Excerpt to read:
################
World

What happens to ISIS after the death of Baghdadi?

Adnan R. Khan: The nightmare scenario is a reunion with al Qaeda, which would vastly increase the group’s capabilities

When the walls closed in on the reclusive ISIS leader Abu Bakr al Baghdadi last Saturday night, and he ran into a tunnel under his hideout, it felt only fitting that he should meet his end below ground.

ISIS used similar tunnels in Mosul, Raqqah, Deir Ezzor—everywhere, in fact, where they once exerted control—to attack the forces arrayed against them. Tunnels were the scourge of the Iraqi army, which often found itself surrounded by ISIS snipers who used them to sneak behind enemy lines. Hundreds of Iraq’s most elite soldiers lost their lives this way.

For Baghdadi to die in a tunnel is poetic justice.

Still, for anyone who’s followed the ISIS saga closely, Baghdadi’s death doesn’t come with much closure, either. It’s justice, also, of a fleeting variety. The founder of ISIS is dead but ISIS lives on, all the experts tell us.

So what comes next?

If past deaths of foundational militant leaders are any guide, we should not expect a total collapse of ISIS, but we should also not expect it to remain unchanged. Founding leaders provide a centre of gravity. When they die, only a successor with equal prestige and charisma can keep the organization unified.

When Osama bin Laden was killed, al Qaeda didn’t fall apart; it cleaved off into functionally independent franchises. A similar process played out after the death of the Taliban’s Mullah Omar. The pattern suggests group fragmentation.

READ MORE: ISIS is dead. But it’s not gone.
################
Extracted entries:
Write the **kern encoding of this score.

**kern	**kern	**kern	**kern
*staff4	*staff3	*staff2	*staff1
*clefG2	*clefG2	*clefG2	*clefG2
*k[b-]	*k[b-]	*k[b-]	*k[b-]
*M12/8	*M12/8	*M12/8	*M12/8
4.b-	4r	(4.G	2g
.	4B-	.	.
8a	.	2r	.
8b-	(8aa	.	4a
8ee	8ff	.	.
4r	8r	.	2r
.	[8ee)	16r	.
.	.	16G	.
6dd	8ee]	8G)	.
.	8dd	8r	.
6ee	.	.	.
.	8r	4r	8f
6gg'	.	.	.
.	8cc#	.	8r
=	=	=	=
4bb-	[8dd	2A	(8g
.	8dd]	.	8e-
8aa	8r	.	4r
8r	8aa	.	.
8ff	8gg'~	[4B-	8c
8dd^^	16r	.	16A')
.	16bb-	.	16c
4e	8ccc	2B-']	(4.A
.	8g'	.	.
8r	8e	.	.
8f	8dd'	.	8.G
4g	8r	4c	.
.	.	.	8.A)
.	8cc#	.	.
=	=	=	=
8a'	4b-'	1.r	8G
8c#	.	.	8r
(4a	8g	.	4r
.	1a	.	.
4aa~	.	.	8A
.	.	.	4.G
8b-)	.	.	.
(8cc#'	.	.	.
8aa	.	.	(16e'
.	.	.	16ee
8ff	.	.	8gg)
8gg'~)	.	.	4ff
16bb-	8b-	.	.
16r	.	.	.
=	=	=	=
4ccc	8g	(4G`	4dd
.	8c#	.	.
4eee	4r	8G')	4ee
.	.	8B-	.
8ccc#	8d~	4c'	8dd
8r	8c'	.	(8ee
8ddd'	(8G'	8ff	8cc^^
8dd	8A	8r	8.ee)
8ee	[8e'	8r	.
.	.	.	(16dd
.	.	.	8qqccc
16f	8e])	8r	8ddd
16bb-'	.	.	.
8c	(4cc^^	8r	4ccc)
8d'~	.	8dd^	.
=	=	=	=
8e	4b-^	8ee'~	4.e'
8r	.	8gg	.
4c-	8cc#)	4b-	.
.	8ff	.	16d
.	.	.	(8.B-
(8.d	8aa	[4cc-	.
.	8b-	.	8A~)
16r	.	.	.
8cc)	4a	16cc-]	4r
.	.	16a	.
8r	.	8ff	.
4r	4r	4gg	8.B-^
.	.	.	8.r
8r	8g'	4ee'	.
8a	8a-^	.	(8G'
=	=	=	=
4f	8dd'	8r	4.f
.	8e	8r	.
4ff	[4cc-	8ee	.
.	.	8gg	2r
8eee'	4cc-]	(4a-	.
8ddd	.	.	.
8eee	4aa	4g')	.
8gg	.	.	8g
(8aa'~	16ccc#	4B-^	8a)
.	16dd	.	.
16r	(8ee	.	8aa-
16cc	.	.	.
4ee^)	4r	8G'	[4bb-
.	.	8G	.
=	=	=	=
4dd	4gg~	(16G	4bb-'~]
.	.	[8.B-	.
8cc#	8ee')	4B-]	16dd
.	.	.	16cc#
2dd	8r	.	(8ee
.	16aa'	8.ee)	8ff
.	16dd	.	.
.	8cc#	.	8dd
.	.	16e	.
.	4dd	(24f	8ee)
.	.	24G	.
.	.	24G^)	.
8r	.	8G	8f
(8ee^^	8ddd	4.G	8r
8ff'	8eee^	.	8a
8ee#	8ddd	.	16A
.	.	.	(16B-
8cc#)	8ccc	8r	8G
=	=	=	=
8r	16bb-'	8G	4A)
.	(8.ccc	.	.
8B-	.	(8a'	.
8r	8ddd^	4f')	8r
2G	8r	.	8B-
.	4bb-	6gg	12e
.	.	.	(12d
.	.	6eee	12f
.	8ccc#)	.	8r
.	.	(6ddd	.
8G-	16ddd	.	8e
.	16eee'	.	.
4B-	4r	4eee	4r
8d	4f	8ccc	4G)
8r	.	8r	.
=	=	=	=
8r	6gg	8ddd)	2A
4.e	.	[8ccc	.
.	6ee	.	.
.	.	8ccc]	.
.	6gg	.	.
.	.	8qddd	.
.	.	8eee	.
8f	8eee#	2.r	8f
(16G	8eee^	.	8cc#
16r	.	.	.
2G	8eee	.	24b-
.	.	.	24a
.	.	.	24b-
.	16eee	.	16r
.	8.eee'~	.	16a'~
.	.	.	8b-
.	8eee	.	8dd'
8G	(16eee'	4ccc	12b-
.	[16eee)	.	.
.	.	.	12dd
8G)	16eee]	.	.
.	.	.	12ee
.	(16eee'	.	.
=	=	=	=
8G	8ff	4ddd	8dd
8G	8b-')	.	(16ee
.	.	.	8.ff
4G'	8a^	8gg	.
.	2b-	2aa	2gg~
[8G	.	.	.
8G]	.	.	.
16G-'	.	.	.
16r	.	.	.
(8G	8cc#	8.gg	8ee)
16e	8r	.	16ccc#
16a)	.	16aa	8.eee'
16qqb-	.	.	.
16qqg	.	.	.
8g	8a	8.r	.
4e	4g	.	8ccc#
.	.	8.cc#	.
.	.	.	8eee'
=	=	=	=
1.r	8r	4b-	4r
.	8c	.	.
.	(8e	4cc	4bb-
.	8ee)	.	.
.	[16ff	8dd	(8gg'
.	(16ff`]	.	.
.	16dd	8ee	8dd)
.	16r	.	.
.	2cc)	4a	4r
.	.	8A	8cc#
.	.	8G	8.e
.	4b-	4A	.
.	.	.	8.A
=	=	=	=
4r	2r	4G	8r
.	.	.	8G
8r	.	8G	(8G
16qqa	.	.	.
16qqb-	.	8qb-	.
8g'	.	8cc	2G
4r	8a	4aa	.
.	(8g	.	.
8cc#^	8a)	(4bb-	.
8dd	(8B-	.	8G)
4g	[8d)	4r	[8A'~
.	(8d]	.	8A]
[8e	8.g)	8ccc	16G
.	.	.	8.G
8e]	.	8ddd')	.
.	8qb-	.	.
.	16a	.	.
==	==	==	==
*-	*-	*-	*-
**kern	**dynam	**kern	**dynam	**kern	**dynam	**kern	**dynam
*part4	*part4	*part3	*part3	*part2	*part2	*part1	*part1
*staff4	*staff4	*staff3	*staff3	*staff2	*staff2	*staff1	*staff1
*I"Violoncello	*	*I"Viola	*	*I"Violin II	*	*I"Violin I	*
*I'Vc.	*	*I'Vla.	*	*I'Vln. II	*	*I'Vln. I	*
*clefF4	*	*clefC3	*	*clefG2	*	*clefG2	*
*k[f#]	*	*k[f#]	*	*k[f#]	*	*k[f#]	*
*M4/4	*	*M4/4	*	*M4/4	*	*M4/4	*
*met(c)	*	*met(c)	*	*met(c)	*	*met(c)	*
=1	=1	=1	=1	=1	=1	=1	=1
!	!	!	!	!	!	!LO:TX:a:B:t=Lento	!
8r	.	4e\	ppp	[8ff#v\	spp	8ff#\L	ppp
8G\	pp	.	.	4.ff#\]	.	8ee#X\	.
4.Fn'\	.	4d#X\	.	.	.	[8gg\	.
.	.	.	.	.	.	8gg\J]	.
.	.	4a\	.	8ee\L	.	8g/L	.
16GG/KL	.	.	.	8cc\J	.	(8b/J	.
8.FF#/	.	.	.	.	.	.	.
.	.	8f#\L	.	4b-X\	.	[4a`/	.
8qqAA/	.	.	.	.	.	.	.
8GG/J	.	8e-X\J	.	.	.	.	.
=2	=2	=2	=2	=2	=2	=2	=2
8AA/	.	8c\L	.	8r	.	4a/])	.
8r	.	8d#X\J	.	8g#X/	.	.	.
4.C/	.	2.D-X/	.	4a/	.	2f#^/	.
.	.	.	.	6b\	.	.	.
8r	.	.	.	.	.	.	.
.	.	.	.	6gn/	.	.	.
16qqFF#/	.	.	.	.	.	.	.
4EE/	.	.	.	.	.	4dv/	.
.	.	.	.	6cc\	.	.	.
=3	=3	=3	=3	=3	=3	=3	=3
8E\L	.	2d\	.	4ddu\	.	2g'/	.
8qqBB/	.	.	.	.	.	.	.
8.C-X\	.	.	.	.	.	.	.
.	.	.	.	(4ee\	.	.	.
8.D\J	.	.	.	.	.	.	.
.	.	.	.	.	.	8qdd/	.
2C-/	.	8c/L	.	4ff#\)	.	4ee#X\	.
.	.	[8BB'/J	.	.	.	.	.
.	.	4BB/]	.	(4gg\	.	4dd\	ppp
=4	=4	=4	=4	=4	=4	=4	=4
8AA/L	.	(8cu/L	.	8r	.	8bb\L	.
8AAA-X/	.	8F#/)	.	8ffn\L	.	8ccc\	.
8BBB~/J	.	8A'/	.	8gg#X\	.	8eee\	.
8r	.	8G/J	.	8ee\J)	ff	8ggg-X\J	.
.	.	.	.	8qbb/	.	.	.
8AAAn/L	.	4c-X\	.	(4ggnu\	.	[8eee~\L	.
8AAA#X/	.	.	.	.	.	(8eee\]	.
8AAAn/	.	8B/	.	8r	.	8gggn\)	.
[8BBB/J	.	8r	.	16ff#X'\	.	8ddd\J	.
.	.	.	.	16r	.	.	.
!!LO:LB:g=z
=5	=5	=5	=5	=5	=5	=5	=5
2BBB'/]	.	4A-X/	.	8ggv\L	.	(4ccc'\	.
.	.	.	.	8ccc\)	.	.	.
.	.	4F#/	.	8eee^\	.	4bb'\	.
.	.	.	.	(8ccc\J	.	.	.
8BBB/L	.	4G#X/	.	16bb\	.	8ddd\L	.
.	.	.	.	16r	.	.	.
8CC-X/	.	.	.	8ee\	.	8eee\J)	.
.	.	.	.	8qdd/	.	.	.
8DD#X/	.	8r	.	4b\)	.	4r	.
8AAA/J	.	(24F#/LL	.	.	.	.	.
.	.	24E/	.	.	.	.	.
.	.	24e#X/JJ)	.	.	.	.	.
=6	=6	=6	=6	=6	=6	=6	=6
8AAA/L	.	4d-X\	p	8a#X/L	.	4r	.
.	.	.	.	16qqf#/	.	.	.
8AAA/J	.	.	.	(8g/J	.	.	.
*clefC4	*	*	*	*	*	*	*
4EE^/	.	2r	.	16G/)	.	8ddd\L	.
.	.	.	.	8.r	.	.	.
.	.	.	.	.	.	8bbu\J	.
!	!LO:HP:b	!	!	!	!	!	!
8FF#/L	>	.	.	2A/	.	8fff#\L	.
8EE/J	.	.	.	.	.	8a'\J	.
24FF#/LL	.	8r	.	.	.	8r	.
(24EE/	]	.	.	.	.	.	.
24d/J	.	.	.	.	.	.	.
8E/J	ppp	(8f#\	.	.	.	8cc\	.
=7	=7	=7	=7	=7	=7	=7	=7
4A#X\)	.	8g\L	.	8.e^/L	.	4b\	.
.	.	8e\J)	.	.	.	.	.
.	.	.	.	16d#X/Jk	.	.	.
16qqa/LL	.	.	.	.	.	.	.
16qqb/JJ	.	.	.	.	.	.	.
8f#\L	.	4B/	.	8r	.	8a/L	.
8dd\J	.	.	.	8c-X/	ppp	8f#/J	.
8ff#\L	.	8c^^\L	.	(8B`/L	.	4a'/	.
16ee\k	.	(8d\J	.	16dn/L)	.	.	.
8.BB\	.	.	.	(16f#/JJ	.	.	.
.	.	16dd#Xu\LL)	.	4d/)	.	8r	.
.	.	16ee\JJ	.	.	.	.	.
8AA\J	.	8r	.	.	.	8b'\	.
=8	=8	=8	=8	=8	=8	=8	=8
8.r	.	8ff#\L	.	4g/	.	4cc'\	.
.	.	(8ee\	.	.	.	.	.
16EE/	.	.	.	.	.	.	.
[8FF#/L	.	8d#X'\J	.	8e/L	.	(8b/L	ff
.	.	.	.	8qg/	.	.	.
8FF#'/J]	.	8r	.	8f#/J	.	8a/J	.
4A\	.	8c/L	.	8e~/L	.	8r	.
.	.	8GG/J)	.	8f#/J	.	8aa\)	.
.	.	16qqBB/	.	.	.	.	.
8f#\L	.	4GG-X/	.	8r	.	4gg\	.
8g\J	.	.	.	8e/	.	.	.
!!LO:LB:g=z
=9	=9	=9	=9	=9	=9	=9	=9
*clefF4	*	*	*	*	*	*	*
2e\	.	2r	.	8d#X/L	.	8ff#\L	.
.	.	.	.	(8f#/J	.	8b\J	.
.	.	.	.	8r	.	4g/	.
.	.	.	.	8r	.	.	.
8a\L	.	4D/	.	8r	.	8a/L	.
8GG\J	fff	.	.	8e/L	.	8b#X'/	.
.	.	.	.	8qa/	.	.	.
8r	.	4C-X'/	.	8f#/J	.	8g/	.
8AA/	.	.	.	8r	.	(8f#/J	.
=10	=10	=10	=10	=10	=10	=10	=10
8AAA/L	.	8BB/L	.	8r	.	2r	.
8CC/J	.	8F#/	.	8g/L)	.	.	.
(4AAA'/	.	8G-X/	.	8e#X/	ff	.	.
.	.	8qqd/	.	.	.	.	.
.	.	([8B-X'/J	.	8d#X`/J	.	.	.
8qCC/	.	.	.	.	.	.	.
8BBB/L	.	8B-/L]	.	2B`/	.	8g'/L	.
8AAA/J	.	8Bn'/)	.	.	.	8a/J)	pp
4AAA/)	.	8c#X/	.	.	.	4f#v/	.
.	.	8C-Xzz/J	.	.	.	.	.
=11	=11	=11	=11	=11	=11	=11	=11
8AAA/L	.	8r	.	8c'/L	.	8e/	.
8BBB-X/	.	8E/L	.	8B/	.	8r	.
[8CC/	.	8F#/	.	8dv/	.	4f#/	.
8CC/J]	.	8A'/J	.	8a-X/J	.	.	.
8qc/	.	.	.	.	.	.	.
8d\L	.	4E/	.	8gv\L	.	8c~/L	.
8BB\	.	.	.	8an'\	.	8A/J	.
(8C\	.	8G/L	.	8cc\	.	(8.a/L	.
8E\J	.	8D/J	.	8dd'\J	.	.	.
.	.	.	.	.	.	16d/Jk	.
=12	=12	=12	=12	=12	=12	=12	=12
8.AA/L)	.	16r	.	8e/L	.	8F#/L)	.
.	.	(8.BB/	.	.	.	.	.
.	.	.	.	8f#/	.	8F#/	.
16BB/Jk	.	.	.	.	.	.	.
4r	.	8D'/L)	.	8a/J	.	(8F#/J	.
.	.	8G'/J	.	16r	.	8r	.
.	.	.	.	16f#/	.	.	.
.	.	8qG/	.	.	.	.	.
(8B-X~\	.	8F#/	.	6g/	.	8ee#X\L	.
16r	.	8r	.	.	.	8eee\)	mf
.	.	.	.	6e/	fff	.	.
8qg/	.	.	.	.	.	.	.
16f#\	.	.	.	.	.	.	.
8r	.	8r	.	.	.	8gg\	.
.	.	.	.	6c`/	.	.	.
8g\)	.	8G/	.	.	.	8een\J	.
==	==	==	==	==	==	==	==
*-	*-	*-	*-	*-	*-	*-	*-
################
Given instruction: Please answer from the article on ISIS after Baghdadi's death: what happened to al Qaeda when Osama bin Laden was killed?

Exercise solution: It cleaved off into functionally independent franchises rather than falling apart.